Doch sie schafft Fakten, indem sie brisante Rationierungs-Entscheidungen an Gremien
delegiert, die demokratisch äußerst schwach legitimiert sind. Ein unhaltbarer Zustand …“
Die Diskussion über die Inhalte der Medizin, über Qualität und Wirtschaftlichkeit
und sogar über das Kosten-Nutzen-Verhältnis von Behandlungsmaßnahmen wird zunehmend
von Nichtärzten geführt.
Dies wurde kürzlich auch vom Präsidenten der Bundesärztekammer kritisiert. Im Jahr
2009 sind die Möglichkeiten der Rationalisierung wohl ausgeschöpft. Wie Huster [6] fordert er, dass die Kernfrage, was uns der medizinische Fortschritt in der öffentlichen
Gesundheitsversorgung wert ist, offen diskutiert werden muss und hat daher die Priorisierung zum gesellschaftlichen Thema gemacht. Unter Priorisierung versteht man die ausdrückliche
Feststellung einer Vorrangigkeit bestimmter Indikationen, Patientengruppen oder Verfahren
vor anderen. Dabei entsteht eine mehrstufige Rangreihe, in der nicht nur Methoden,
sondern auch Krankheitsfälle, Kranken- und Krankheitsgruppen, Versorgungsziele und
vor allem Indikationen in einer Rangfolge angeordnet werden [5]. Ein Thema, das auch die Orthopädie und Unfallchirurgie in besonderem Maße betrifft.

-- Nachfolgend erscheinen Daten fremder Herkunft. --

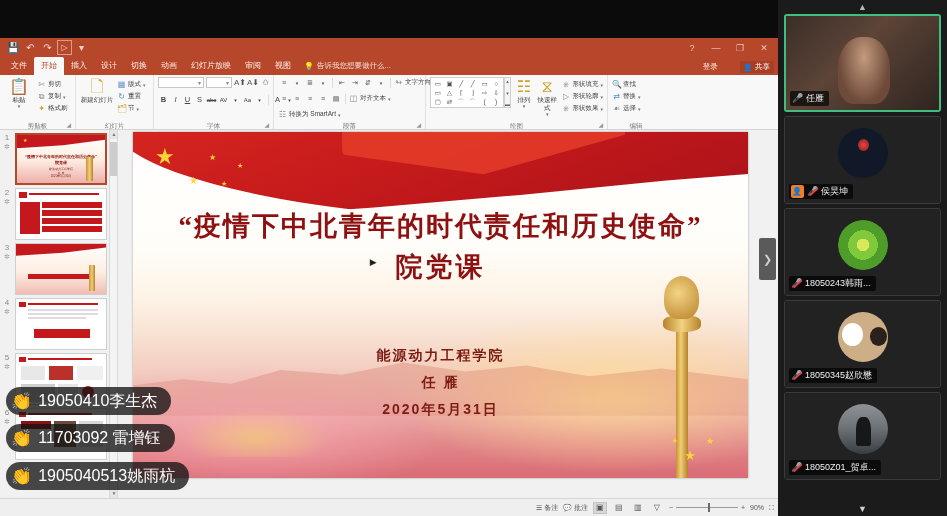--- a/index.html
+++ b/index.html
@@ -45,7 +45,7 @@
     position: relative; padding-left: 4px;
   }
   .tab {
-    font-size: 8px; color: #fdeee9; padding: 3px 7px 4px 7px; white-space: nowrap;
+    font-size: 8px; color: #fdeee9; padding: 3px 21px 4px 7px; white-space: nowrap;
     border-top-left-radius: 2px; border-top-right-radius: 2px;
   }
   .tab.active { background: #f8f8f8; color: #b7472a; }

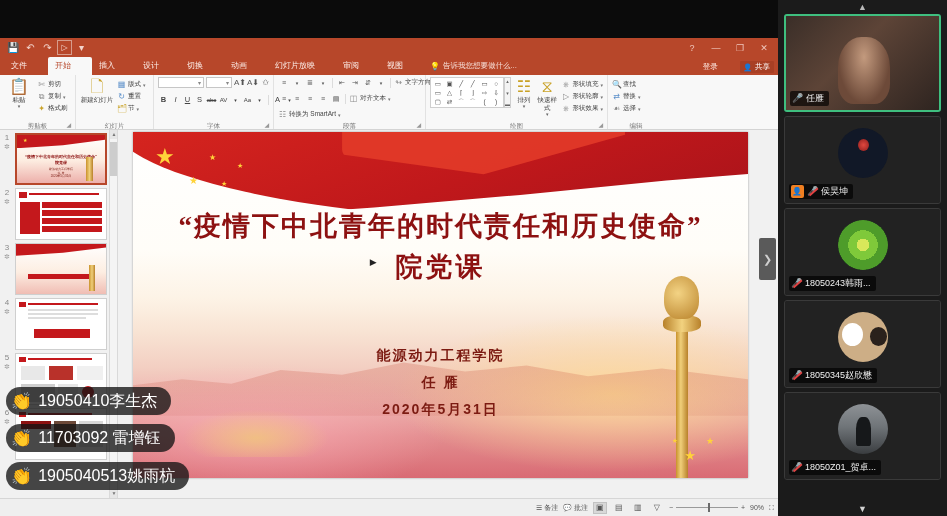--- a/index.html
+++ b/index.html
@@ -51,7 +51,7 @@
   .tab.active { background: #f8f8f8; color: #b7472a; }
   .tell-me { display: flex; align-items: center; gap: 3px; font-size: 7.5px; color: #f7ddd6; margin-left: 6px; padding-bottom: 4px;}
   .tell-me .bulb { font-size: 8px; }
-  .tb-right { position: absolute; right: 4px; bottom: 2px; display: flex; align-items: center; gap: 22px; }
+  .tb-right { position: absolute; right: 20px; bottom: 2px; display: flex; align-items: center; gap: 7px; }
   .tb-right .signin { font-size: 7.5px; color: #ffeae4; }
   .tb-right .share {
     font-size: 7.5px; color: #fff; display: flex; align-items: center; gap: 2px;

Wird die Endoprothese für Ältere finanzierbar sein [4]? Wird die Schenkelhalsfraktur des Hochbetagten ausgelegen, wie dies in einigen Mitgliedsstaaten
der Europäischen Union noch häufig der Fall ist? Kann die Gesellschaft die immensen
Lasten noch schultern, die durch den demografischen Wandel und die damit verbundene
Zunahme muskuloskeletaler Erkrankungen und Verletzungen auf uns zukommt?
Orthopädie und Unfallchirurgie müssen mit diesen Herausforderungen leben (Motto des
Kongresses 2009), daher die notwendigen Fragen formulieren und sie der Öffentlichkeit
präsentieren. Um die Leser der Zeitschrift mit dem Instrumentarium der Gesundheitsökonomie
vertraut zu machen, wird dieses Heft von einem Artikel über die ökonomische Evaluation
für Orthopäden und Unfallchirurgen von Vavken und Dorotka eingeleitet [10].